Page 17, last line of the first paragraph: “Sakota et al” should be corrected to “Sakoda et al.”

Reviewer V [3]

Abstract Section

The manuscript’s abstract begins with a statement about hematopoietic stem cells’ proximity to sinusoidal capillaries but does not clarify why this spatial distribution is relevant for radiation dosimetry until later in the text. A clearer explanation linking the hematopoietic stem cell location with the dosimetric model limitations would better engage readers unfamiliar with the topic.

Response: The following sentence has been added to the abstract: “If the location of the hematopoietic stem cell layer differs from previous assumptions, it will be necessary to re-evaluate the dose, particularly for alpha rays with a short range.”

Some sentences are overly complex, especially in the Introduction and Conclusion. Simplifying the language or splitting ideas across multiple sentences could improve readability.

Response: I’ve divided the sentences to improve readability and clarity, as shown in the revised version.

The abstract lacks methodological detail regarding how the model calculations were performed. Including brief specifics about the model’s approach, particularly the role of computed tomography imaging if applicable, would improve transparency and give context to the reported findings.

Response: Revised.

The results comparing the absorbed doses for α and β nuclides are presented with limited interpretation. The abstract states that doses for β nuclides were similar to ICRP estimates, while those for α nuclides were much lower, yet there is no explanation for the potential reasons behind these differences. Offering a brief discussion or hypothesis, even speculative, would enrich the reader’s understanding.

Response: The following sentence was added: “Particularly, in the case of alpha-emitting nuclides with a short range, the alpha particles may not reach the vascular endothelium from the bone source.”

Introduction Section

The Introduction could benefit from a clearer structure. Currently, it presents information about various models and dosimetric approaches in a somewhat fragmented manner.

Response: Revised.

Certain technical terms such as “surrogate target,” “trabecular bone surface,” “endosteum,” and “standard absorbed fraction” may benefit from concise explanations or definitions. For instance, briefly defining “surrogate target” would help those unfamiliar with dosimetry or radiobiology terminology.

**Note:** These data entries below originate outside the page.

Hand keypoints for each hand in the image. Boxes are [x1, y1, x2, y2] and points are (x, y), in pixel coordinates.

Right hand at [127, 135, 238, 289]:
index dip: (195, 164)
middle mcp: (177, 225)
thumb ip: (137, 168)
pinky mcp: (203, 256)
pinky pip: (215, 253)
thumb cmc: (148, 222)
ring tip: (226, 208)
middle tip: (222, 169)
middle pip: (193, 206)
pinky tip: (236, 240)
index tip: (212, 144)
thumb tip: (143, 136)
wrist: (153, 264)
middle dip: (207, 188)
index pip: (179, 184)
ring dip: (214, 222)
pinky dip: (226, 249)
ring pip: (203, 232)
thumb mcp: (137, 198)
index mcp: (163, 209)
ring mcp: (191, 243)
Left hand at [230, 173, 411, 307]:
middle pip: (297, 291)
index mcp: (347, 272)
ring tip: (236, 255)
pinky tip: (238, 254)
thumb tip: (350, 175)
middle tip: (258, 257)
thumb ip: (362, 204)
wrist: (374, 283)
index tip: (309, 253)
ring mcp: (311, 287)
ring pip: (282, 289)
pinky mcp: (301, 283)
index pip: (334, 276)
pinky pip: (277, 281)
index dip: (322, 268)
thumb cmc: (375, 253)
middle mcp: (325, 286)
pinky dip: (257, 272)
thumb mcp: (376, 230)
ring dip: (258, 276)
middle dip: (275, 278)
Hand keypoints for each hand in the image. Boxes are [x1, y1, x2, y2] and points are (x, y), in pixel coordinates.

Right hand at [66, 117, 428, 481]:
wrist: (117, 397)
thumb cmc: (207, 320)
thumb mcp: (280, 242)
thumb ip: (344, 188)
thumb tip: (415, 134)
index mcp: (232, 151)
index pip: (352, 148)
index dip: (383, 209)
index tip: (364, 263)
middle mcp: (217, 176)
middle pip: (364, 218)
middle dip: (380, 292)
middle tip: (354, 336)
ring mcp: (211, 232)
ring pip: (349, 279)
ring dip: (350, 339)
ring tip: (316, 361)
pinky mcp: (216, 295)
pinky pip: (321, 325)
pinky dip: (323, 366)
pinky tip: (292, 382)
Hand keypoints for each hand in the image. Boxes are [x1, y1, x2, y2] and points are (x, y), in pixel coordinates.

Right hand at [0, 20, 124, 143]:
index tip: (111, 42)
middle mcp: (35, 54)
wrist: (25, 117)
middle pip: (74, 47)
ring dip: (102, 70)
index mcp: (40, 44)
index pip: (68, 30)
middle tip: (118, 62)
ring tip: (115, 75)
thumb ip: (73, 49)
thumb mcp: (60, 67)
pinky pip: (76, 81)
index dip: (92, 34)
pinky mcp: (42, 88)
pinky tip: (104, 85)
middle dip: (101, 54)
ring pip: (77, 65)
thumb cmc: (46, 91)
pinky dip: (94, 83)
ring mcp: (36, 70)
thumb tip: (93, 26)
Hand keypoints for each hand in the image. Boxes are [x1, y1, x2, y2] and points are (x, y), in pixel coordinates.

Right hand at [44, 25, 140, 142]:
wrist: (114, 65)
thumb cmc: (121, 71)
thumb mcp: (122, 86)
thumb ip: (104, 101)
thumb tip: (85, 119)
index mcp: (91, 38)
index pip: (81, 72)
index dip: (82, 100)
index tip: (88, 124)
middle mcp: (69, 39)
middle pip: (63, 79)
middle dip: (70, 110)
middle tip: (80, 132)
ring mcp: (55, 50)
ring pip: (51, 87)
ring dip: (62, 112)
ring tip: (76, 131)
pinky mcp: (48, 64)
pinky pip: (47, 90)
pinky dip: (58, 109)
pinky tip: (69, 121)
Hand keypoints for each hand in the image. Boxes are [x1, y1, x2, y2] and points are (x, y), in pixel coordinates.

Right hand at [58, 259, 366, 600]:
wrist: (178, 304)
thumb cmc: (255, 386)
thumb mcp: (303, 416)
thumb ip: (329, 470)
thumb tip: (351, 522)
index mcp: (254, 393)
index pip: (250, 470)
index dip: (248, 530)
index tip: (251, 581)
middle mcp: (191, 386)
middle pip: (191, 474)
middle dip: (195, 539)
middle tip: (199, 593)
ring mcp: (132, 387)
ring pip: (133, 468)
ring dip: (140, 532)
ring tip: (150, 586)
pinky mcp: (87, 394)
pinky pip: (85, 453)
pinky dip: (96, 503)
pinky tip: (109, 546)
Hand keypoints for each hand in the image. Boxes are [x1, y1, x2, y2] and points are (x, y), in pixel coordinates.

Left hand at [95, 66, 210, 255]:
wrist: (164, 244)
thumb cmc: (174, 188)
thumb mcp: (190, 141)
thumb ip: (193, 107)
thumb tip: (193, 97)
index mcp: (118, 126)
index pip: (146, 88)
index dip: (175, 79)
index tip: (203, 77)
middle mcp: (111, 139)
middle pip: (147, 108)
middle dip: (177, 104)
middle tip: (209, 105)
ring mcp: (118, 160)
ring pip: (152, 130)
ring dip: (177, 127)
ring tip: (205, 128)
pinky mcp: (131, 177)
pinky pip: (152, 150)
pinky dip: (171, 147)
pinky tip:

Response: Added explanations of terms such as SAF and endosteal layer in the text.

Method Section

The study uses an intricate geometric model based on JM-103 data, Particle and Heavy Ion Transport System software, and Japan Atomic Energy Agency guidelines to simulate the cervical vertebrae trabecular bone. This choice is reasonable given the need for anatomical detail in dosimetry but may limit generalizability since the cervical vertebrae structure might not fully represent other bone marrow sites.

The description could benefit from clarifying why the JM-103 model was chosen over other models or datasets, particularly those that could include bone tissues beyond the cervical vertebrae.

Response: The following sentence was added to the Method section: “The cervical vertebrae were selected for modelling because they are simple in shape and easy to model.” The table of masses of bone tissues and the following sentence were added in the Discussion section: “The model does not reflect differences of mass of bone tissues according to location. The masses of bone tissues varies widely according to location in the bone as shown in Table 5.”

Discussion Section

Despite noting the need for micro–computed tomgraphy–based models, the authors do not discuss how current limitations might impact dose estimation accuracy, especially for complex geometries in the trabecular bone. A clearer explanation of how simplified geometric assumptions may influence absorbed dose calculations would provide a balanced view of the model’s limitations.

Response: The following sentence was added to the Discussion section: “The ratio of bone marrow and blood differs depending on the part of the bone, so the results obtained from the cervical vertebra model cannot be applied to the whole body. However, it is certainly necessary to perform dose assessment that takes into account the fine structure of the bone and the location of the HSCs.”